Excerpted text

Herbert Gustave Schmalz, known as Herbert Carmichael after 1918 (1 June 1856, Newcastle – 24 November 1935, London) was an English painter.

Life
Schmalz was born in England to the German Consul, Gustave Schmalz, and his English wife, Margaret Carmichael; eldest daughter of the painter, James Wilson Carmichael. He received a conventional education in painting, first at the South Kensington Art School and later at the Royal Academy of Arts, where he studied with Frank Dicksee, Stanhope Forbes and Arthur Hacker. He perfected his studies in Antwerp at the Royal Academy of Fine Arts.

After his return to London he made a name for himself as a history painter, with a style influenced by the Pre-Raphaelites and orientalism. In 1884 he successfully exhibited his painting Too Late at the Royal Academy. After a voyage to Jerusalem in 1890 he made a series of paintings with New Testament topics, with Return from Calvary (1891) one of the best known.

Exercise requirements
**A.** In the text about Herbert Gustave Schmalz, write out everything between "After his return" and "the best known.", inclusive.
**B.** Extend the text about Herbert Gustave Schmalz past its last sentence.
You won't need the listing for anything here.

Records provided
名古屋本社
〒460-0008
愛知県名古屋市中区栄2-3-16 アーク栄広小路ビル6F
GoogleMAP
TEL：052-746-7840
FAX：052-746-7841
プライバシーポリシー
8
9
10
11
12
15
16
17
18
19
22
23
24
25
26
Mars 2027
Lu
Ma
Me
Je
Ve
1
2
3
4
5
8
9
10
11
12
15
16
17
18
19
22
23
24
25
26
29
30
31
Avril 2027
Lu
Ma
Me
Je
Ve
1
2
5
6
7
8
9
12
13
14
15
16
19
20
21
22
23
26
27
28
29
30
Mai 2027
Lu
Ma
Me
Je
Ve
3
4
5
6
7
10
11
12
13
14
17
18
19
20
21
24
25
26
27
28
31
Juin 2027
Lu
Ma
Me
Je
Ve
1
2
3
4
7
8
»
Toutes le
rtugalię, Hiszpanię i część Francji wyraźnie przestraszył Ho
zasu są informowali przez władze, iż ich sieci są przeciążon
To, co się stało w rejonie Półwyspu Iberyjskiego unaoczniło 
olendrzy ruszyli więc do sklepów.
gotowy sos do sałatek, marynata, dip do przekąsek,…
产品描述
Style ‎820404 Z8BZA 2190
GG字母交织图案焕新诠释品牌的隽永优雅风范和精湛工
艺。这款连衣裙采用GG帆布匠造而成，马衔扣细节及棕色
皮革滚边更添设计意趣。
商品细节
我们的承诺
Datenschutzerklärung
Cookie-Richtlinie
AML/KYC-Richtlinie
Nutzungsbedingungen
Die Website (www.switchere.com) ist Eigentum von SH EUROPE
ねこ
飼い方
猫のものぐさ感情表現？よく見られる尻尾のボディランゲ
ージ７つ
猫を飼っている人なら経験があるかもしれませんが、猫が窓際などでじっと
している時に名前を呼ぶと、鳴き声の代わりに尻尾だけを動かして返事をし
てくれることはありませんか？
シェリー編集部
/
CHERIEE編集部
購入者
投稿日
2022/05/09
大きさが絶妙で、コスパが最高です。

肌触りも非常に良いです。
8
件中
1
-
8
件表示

Responses by item number
**A.**
After his return to London he made a name for himself as a history painter, with a style influenced by the Pre-Raphaelites and orientalism. In 1884 he successfully exhibited his painting Too Late at the Royal Academy. After a voyage to Jerusalem in 1890 he made a series of paintings with New Testament topics, with Return from Calvary (1891) one of the best known.

**B.**
After 1895 Schmalz increasingly painted portraits. In 1900 he held a big solo exhibition named "A Dream of Fair Women" in the Fine Art Society in Bond Street.

Schmalz was friends with William Holman Hunt, Val Prinsep and Frederic Leighton. In 1918, after Germany was defeated in World War I, he adopted his mother's maiden name.

Other selected paintings

Further reading
Trevor Blakemore, The art of Herbert Schmalz: with monographs on certain pictures by various writers, and 64 illustrations (London: 1911)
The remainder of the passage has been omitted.